There was, however, a concept I picked up while on vacation. It came from one of the transplants I met. He said something along the line of “I know I’ll get what I need to survive.” I’ve heard ideas like that before but it is usually from a 12-stepper who is still trying to believe it himself. It also usually has a spiritual connotation like “God will provide.” But, this time, it was different. While he is a 12-stepper, it probably helped that this guy is a techie by trade like me. It seemed like he meant that he knows his own ability to perform and earn a living based on his own merit. I like that because I think I am capable of adapting, adopting, and improving. So I can hold my own. When push comes to shove, I will be OK.

But that is not enough to get me out the door. I need a different perspective. And I think I have found it.

What if I wanted to start a business of my own, making and selling a product that I love? (One of the down sides to my current job, or any that I’ve held, is that I am not emotionally vested.) Let’s say I know what the product is and how to make it. I also have the means to start the business, i.e. capital. All of that would put me ahead of millions of people who do not like their jobs but don’t know what else they might want to do. I wouldn’t be stuck and it would be a shame if I stayed where I was and wasted my abilities.

That is kind of where I am now. I know what I want to do and have the knowledge and means (stake) to do it. Couple that with the “I know I’ll get what I need” concept and I could go bust in 3 months but still land on my feet. I have no reason to think otherwise.

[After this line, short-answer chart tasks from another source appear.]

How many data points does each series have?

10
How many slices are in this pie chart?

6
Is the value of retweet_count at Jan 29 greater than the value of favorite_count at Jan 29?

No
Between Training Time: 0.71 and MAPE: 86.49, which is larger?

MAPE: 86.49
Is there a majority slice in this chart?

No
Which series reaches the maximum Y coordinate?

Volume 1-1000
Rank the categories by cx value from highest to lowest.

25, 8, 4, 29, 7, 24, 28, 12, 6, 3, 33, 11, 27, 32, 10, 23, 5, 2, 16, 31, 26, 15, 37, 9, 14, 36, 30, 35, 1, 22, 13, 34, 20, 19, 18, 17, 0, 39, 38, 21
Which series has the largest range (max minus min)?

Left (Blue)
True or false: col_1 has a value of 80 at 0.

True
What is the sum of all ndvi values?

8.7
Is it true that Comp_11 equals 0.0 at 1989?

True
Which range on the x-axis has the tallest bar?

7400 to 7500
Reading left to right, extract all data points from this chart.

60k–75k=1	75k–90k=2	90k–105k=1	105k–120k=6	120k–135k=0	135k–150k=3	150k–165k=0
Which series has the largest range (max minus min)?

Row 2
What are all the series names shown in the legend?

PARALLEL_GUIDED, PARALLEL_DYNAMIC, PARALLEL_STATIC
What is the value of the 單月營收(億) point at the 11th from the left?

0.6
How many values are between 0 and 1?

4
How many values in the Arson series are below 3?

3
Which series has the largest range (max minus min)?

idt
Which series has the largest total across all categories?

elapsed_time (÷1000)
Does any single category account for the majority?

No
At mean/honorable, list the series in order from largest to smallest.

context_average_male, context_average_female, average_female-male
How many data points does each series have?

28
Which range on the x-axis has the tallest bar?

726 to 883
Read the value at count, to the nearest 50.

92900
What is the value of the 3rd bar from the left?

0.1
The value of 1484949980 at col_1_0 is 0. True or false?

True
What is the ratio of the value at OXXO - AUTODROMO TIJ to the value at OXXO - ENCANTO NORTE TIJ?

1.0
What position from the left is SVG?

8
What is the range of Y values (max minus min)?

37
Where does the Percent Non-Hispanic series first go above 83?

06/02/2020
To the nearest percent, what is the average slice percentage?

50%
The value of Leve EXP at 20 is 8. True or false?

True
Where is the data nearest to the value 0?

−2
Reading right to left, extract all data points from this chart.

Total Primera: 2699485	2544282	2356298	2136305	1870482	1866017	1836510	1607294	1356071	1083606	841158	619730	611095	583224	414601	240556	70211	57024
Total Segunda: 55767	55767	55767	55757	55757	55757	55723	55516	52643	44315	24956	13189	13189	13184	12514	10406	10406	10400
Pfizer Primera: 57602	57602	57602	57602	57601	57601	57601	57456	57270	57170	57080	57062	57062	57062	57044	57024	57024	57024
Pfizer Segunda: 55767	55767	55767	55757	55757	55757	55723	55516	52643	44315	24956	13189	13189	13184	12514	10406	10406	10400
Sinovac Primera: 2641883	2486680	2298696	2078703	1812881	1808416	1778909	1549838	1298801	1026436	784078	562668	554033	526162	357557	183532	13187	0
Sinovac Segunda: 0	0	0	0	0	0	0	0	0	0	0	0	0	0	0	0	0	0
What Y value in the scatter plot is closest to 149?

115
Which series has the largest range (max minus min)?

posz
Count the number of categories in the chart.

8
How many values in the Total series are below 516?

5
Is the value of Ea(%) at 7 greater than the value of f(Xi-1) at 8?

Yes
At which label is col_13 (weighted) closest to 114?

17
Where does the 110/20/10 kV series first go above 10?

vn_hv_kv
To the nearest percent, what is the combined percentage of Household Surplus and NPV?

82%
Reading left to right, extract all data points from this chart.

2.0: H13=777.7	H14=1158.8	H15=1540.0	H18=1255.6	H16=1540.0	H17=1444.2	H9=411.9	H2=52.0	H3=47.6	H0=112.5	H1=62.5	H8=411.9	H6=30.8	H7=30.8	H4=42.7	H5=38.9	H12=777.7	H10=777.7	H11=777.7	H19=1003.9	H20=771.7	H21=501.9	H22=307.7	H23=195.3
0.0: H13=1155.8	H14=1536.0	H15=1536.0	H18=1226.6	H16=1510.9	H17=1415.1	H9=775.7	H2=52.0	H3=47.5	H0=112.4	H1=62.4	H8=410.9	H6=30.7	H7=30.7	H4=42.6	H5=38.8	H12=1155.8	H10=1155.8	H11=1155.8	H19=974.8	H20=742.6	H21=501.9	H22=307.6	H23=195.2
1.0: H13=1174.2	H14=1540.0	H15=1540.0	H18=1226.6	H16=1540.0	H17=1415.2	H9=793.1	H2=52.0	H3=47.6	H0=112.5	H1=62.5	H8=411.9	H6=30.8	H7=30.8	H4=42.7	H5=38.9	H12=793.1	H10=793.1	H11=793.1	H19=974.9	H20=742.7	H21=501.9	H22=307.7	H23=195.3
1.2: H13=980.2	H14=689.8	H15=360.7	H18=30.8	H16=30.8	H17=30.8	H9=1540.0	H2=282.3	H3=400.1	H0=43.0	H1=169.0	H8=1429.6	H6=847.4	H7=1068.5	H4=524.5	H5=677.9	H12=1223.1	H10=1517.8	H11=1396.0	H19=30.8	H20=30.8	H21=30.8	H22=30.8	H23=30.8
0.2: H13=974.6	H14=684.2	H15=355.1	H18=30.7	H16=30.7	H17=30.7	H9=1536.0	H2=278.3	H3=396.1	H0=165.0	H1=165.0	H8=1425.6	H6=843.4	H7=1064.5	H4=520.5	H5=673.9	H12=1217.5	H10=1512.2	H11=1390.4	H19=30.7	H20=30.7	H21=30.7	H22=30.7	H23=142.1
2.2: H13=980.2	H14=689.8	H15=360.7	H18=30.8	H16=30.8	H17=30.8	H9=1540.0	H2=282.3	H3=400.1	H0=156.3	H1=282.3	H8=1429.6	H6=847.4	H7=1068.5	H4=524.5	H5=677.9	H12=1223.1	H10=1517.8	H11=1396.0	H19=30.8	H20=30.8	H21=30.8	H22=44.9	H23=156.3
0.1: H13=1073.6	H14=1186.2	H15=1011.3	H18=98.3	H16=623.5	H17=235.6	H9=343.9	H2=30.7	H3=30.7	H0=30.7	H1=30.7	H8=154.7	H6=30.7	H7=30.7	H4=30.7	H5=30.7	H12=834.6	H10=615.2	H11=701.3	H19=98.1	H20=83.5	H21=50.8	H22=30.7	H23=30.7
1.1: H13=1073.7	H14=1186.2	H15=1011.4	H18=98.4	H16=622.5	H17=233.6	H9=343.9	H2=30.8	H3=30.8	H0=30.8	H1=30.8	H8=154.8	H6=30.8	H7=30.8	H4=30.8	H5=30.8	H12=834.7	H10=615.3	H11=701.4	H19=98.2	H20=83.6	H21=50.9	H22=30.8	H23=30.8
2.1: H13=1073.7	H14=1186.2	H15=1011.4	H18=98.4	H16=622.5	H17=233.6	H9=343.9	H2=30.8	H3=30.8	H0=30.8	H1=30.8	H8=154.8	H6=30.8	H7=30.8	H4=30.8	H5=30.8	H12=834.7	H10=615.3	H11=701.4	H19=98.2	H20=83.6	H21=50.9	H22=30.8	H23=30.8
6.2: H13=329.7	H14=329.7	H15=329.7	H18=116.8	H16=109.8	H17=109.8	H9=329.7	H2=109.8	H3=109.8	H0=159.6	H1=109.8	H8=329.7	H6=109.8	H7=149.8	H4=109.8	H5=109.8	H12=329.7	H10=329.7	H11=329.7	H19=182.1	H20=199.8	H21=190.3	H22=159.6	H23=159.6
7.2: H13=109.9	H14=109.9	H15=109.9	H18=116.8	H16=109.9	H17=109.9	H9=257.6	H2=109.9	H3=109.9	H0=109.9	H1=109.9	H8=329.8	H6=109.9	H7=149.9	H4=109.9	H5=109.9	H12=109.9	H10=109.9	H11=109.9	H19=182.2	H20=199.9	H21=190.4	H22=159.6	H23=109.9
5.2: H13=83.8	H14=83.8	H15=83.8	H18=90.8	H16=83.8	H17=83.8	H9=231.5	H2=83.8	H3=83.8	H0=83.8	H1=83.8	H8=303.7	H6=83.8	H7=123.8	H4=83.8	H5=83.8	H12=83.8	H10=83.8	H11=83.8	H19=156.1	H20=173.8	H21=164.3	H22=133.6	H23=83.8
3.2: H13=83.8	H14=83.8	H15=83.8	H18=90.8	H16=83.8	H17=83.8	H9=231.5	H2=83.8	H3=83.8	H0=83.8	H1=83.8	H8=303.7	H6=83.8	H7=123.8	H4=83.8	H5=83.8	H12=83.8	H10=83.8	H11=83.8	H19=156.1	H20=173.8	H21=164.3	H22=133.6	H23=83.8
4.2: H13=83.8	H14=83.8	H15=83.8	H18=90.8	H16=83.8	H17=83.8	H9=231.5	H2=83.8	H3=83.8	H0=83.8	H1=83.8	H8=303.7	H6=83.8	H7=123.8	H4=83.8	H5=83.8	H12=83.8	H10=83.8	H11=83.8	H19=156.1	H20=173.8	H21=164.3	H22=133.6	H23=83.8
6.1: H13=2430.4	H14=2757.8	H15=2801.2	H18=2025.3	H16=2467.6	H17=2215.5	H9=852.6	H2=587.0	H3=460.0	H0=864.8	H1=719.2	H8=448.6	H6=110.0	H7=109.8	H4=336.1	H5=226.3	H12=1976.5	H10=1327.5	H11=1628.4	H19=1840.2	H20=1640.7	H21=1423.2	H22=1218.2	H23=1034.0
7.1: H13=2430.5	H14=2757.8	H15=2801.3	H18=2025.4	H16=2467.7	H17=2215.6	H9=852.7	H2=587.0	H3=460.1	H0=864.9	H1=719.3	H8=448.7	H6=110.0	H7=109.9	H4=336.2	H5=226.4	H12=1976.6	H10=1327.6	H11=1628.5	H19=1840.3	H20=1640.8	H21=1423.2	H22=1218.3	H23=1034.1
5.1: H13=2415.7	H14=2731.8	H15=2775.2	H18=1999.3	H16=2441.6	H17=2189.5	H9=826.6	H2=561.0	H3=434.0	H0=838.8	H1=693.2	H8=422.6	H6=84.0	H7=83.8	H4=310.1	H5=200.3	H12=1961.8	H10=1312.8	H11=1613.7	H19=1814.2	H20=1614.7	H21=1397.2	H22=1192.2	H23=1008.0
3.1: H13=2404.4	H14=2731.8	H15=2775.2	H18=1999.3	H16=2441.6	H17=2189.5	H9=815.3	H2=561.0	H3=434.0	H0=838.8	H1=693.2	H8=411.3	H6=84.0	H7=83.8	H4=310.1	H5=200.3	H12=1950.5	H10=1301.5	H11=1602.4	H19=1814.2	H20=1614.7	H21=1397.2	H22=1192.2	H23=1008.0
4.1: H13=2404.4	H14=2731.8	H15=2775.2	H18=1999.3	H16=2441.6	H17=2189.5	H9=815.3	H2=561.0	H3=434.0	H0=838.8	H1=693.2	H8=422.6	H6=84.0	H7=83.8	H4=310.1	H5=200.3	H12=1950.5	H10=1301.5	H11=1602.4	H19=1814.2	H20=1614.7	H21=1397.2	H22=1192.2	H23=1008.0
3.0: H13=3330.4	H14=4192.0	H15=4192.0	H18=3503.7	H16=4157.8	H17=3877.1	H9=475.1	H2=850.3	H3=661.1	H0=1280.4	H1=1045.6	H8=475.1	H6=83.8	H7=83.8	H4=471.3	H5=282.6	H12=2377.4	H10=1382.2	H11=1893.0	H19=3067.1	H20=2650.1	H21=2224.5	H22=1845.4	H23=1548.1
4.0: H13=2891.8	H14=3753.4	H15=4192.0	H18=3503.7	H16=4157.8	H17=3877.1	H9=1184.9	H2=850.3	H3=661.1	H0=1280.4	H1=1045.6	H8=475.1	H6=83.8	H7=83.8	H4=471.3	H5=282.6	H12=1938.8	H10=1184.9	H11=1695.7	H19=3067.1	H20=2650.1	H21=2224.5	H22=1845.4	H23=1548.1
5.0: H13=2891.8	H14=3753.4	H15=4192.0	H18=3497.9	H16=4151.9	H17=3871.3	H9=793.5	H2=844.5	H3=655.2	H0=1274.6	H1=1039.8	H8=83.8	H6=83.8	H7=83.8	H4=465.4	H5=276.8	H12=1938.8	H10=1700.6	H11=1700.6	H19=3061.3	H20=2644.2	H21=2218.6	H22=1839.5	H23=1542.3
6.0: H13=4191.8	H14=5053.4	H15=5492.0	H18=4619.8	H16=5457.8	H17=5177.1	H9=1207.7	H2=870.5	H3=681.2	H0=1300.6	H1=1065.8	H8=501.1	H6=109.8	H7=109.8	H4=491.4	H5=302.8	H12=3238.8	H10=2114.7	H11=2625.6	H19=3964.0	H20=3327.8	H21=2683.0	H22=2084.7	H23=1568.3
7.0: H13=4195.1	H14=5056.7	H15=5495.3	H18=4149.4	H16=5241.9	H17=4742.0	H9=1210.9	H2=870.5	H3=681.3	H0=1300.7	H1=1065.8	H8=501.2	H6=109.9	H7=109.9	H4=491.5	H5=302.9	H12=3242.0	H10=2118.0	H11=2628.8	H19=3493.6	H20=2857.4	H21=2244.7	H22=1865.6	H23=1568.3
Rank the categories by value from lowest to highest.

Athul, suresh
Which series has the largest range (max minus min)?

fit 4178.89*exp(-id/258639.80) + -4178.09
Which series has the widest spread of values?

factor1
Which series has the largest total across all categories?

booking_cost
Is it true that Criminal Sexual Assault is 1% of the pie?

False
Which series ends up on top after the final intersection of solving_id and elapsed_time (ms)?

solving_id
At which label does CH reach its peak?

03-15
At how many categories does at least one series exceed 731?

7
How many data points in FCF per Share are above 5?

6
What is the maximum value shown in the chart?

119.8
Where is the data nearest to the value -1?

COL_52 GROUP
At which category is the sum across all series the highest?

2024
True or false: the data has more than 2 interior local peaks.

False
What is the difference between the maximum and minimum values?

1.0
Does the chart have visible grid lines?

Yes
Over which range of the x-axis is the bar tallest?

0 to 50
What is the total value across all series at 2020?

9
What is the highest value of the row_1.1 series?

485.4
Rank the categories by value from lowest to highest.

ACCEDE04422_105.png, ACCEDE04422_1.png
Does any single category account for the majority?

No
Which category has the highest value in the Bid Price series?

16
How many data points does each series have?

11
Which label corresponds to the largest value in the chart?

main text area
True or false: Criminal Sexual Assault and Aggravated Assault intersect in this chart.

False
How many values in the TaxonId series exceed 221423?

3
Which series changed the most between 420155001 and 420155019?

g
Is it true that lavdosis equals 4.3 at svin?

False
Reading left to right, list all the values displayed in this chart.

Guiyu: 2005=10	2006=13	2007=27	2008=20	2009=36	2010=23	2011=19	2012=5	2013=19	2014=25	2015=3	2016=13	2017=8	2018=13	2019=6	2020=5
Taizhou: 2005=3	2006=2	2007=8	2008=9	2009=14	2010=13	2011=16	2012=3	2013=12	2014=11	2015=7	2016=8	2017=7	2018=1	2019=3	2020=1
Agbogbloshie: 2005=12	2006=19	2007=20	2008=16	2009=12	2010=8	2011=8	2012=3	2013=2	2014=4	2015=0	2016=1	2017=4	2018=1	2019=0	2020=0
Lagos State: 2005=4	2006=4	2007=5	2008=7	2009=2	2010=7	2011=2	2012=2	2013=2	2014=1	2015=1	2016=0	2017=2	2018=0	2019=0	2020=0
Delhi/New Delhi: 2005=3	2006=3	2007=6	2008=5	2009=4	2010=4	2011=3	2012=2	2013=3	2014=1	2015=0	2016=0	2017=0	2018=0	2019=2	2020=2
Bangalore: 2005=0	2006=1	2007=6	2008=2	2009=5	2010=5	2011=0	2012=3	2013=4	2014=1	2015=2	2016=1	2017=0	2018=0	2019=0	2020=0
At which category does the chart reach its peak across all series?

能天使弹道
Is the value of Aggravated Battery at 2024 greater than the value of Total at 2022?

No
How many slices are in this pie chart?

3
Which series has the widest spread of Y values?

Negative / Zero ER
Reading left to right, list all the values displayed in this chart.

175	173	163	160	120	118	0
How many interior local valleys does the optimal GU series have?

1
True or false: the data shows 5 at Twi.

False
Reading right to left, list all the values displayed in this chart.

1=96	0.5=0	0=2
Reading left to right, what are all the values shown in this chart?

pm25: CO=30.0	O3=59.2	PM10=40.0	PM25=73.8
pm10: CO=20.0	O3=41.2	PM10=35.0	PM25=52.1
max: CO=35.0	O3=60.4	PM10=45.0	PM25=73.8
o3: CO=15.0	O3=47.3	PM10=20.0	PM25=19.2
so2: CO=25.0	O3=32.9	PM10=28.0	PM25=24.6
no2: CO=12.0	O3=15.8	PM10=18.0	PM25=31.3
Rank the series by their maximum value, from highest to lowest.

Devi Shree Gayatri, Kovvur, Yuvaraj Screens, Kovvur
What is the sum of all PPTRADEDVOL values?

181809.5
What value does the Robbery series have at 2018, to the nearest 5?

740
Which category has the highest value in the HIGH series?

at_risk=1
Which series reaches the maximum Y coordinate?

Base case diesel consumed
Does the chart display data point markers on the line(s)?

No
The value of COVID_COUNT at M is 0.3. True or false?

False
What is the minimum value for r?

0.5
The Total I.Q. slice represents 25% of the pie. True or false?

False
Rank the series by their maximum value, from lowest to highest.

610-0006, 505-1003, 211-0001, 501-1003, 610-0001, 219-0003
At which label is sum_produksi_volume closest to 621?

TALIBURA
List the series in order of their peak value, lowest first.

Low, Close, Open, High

My Loyal Three know I have written about this before. But I swear I am so much closer to actually doing it. I wrote this so I won’t forget.

SEEYa

Monday, July 03, 2006

Aloha, bitches!

I'm back. What's that? You didn't know I was gone? Well that's probably because I didn't write about my vacation before leaving. I spent a week in Maui and did mostly nothing. It was glorious.

Each day I woke up around 10am (I love living without an alarm clock) and started things off with a complimentary breakfast buffet. Then I headed back to my room and let the food settle for about half an hour before going to work out. The resort's fitness center is the best I have ever seen in a hotel. And the lack of other people in the gym made my time in there like a vacation within a vacation. After working out, I lied on the beach or poolside for 1 or 2 hours. Oh, man, am I ever tanned.

It was everything I had hoped for...and less (in this case, less is more). But now I'm back at work. As I expected...still nothing for me to do. And with most people having taken the day off to make for a 4-day weekend (including July 4 tomorrow), I won't be hanging around here for long. This evening, I'll be off to Scott's house to see my godson and watch fireworks.

I've already written more than I had expected since I'm not really in a writing mood. But I intend to resume later and go into detail about my time on Maui. Oh, yeah... I will also be writing about a poker tourney/party for my friend Jeff's 30th. Kid and Joe were there and we played cards 'til the sun came up.